*Exercise*. Read the data below. Then repeat all of it exactly.

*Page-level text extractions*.
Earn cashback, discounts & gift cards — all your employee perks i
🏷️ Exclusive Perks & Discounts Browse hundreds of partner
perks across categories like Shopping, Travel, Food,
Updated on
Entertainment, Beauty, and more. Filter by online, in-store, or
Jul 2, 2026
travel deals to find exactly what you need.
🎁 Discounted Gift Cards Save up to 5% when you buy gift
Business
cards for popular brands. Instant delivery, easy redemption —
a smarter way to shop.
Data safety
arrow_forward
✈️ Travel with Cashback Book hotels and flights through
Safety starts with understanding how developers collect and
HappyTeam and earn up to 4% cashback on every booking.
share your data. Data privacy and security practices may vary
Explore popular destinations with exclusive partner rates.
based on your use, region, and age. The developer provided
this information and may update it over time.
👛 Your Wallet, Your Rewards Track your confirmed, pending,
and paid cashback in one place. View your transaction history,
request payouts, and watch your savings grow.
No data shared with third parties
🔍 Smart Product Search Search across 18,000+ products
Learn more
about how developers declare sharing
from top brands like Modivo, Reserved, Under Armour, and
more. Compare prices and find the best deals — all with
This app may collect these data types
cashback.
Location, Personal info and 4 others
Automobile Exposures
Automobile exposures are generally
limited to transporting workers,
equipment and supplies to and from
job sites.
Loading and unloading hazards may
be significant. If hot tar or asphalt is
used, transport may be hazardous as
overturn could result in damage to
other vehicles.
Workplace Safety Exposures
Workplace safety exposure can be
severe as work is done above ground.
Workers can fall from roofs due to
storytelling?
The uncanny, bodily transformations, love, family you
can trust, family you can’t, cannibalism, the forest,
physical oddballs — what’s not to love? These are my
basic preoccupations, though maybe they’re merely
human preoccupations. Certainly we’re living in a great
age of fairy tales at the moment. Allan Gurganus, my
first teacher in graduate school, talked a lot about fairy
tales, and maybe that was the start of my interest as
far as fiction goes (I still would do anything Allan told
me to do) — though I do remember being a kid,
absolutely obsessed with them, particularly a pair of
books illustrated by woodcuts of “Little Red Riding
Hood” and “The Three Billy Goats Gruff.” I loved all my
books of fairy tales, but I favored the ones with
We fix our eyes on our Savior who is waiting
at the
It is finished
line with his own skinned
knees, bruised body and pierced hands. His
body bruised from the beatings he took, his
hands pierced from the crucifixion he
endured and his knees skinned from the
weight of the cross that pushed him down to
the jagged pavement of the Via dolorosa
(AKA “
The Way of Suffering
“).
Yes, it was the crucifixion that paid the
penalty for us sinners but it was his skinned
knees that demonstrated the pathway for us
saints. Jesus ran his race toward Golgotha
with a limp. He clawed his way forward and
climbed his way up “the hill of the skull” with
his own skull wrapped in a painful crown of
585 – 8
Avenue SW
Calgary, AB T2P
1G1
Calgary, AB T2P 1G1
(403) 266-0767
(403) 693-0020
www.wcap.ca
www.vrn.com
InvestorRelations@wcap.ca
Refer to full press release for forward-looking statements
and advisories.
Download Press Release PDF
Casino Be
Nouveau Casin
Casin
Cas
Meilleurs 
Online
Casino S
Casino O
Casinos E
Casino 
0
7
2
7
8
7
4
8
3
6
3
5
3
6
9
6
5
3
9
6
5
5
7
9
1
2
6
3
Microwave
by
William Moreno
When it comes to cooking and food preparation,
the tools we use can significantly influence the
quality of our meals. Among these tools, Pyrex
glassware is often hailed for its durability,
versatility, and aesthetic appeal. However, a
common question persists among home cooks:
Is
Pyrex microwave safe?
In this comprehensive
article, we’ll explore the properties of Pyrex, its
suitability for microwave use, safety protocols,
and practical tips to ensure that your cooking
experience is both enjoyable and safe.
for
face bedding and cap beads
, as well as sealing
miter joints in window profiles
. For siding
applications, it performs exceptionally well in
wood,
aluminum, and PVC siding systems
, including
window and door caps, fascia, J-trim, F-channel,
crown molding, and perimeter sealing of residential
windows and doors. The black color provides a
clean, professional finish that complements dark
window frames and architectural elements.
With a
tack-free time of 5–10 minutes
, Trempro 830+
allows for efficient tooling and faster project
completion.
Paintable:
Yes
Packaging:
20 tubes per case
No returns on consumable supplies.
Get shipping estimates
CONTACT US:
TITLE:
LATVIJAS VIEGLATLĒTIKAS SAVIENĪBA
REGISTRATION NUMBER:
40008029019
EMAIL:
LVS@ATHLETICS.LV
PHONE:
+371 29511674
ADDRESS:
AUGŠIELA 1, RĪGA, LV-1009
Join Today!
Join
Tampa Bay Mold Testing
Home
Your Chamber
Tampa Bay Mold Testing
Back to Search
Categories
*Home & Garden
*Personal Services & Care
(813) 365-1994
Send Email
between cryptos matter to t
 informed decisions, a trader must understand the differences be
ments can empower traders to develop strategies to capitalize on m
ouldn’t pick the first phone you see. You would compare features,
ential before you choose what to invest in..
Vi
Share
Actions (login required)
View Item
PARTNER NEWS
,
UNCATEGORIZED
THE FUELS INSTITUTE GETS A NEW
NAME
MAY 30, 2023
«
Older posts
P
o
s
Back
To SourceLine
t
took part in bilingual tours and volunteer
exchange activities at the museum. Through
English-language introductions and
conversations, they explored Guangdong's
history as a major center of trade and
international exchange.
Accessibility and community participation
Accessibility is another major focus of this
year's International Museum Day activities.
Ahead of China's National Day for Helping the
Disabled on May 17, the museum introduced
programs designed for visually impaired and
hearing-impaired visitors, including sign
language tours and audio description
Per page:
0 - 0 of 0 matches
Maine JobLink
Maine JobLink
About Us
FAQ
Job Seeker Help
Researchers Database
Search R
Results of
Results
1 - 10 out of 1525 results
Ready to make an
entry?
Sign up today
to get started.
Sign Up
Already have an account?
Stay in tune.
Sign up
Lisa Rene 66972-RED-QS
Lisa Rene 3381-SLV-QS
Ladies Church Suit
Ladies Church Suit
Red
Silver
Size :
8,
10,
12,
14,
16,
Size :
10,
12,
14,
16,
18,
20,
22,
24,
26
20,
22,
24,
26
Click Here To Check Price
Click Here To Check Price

*Solution for this problem*.
Earn cashback, discounts & gift cards — all your employee perks i
🏷️ Exclusive Perks & Discounts Browse hundreds of partner
perks across categories like Shopping, Travel, Food,
Updated on
Entertainment, Beauty, and more. Filter by online, in-store, or
Jul 2, 2026
travel deals to find exactly what you need.
🎁 Discounted Gift Cards Save up to 5% when you buy gift
Business
cards for popular brands. Instant delivery, easy redemption —
a smarter way to shop.
Data safety
arrow_forward
✈️ Travel with Cashback Book hotels and flights through
Safety starts with understanding how developers collect and
HappyTeam and earn up to 4% cashback on every booking.
share your data. Data privacy and security practices may vary
Explore popular destinations with exclusive partner rates.
based on your use, region, and age. The developer provided
this information and may update it over time.
👛 Your Wallet, Your Rewards Track your confirmed, pending,
and paid cashback in one place. View your transaction history,
request payouts, and watch your savings grow.
No data shared with third parties
🔍 Smart Product Search Search across 18,000+ products
Learn more
about how developers declare sharing
from top brands like Modivo, Reserved, Under Armour, and
more. Compare prices and find the best deals — all with
This app may collect these data types
cashback.
Location, Personal info and 4 others
Automobile Exposures
Automobile exposures are generally
limited to transporting workers,
equipment and supplies to and from
job sites.
Loading and unloading hazards may
be significant. If hot tar or asphalt is
used, transport may be hazardous as
overturn could result in damage to
other vehicles.
Workplace Safety Exposures
Workplace safety exposure can be
severe as work is done above ground.
Workers can fall from roofs due to
storytelling?
The uncanny, bodily transformations, love, family you
can trust, family you can’t, cannibalism, the forest,
physical oddballs — what’s not to love? These are my
basic preoccupations, though maybe they’re merely
human preoccupations. Certainly we’re living in a great
age of fairy tales at the moment. Allan Gurganus, my
first teacher in graduate school, talked a lot about fairy
tales, and maybe that was the start of my interest as
far as fiction goes (I still would do anything Allan told
me to do) — though I do remember being a kid,
absolutely obsessed with them, particularly a pair of
books illustrated by woodcuts of “Little Red Riding
Hood” and “The Three Billy Goats Gruff.” I loved all my
books of fairy tales, but I favored the ones with
We fix our eyes on our Savior who is waiting
at the
It is finished
line with his own skinned
knees, bruised body and pierced hands. His
body bruised from the beatings he took, his
hands pierced from the crucifixion he
endured and his knees skinned from the
weight of the cross that pushed him down to
the jagged pavement of the Via dolorosa
(AKA “
The Way of Suffering
“).
Yes, it was the crucifixion that paid the
penalty for us sinners but it was his skinned
knees that demonstrated the pathway for us
saints. Jesus ran his race toward Golgotha
with a limp. He clawed his way forward and
climbed his way up “the hill of the skull” with
his own skull wrapped in a painful crown of
585 – 8
Avenue SW
Calgary, AB T2P
1G1
Calgary, AB T2P 1G1
(403) 266-0767
(403) 693-0020
www.wcap.ca
www.vrn.com
InvestorRelations@wcap.ca
Refer to full press release for forward-looking statements
and advisories.
Download Press Release PDF
Casino Be
Nouveau Casin
Casin
Cas
Meilleurs 
Online
Casino S
Casino O
Casinos E
Casino 
0
7
2
7
8
7
4
8
3
6
3
5
3
6
9
6
5
3
9
6
5
5
7
9
1
2
6
3
Microwave
by
William Moreno
When it comes to cooking and food preparation,
the tools we use can significantly influence the
quality of our meals. Among these tools, Pyrex
glassware is often hailed for its durability,
versatility, and aesthetic appeal. However, a
common question persists among home cooks:
Is
Pyrex microwave safe?
In this comprehensive
article, we’ll explore the properties of Pyrex, its
suitability for microwave use, safety protocols,
and practical tips to ensure that your cooking
experience is both enjoyable and safe.
for
face bedding and cap beads
, as well as sealing
miter joints in window profiles
. For siding
applications, it performs exceptionally well in
wood,
aluminum, and PVC siding systems
, including
window and door caps, fascia, J-trim, F-channel,
crown molding, and perimeter sealing of residential
windows and doors. The black color provides a
clean, professional finish that complements dark
window frames and architectural elements.
With a
tack-free time of 5–10 minutes
, Trempro 830+
allows for efficient tooling and faster project
completion.
Paintable:
Yes
Packaging:
20 tubes per case
No returns on consumable supplies.
Get shipping estimates
CONTACT US:
TITLE:
LATVIJAS VIEGLATLĒTIKAS SAVIENĪBA
REGISTRATION NUMBER:
40008029019
EMAIL:
LVS@ATHLETICS.LV
PHONE:
+371 29511674
ADDRESS:
AUGŠIELA 1, RĪGA, LV-1009
Join Today!
Join
Tampa Bay Mold Testing
Home
Your Chamber
Tampa Bay Mold Testing
Back to Search
Categories
*Home & Garden
*Personal Services & Care
(813) 365-1994
Send Email
between cryptos matter to t
 informed decisions, a trader must understand the differences be
ments can empower traders to develop strategies to capitalize on m
ouldn’t pick the first phone you see. You would compare features,
ential before you choose what to invest in..
Vi
Share
Actions (login required)
View Item
PARTNER NEWS
,
UNCATEGORIZED
THE FUELS INSTITUTE GETS A NEW
NAME
MAY 30, 2023
«
Older posts
P
o
s
Back
To SourceLine
t
took part in bilingual tours and volunteer
exchange activities at the museum. Through
English-language introductions and
conversations, they explored Guangdong's
history as a major center of trade and
international exchange.
Accessibility and community participation
Accessibility is another major focus of this
year's International Museum Day activities.
Ahead of China's National Day for Helping the
Disabled on May 17, the museum introduced
programs designed for visually impaired and
hearing-impaired visitors, including sign
language tours and audio description
Per page:
0 - 0 of 0 matches
Maine JobLink
Maine JobLink
About Us
FAQ
Job Seeker Help
Researchers Database
Search R
Results of
Results
1 - 10 out of 1525 results
Ready to make an
entry?
Sign up today
to get started.
Sign Up
Already have an account?
Stay in tune.
Sign up
Lisa Rene 66972-RED-QS
Lisa Rene 3381-SLV-QS
Ladies Church Suit
Ladies Church Suit
Red
Silver
Size :
8,
10,
12,
14,
16,
Size :
10,
12,
14,
16,
18,
20,
22,
24,
26
20,
22,
24,
26
Click Here To Check Price
Click Here To Check Price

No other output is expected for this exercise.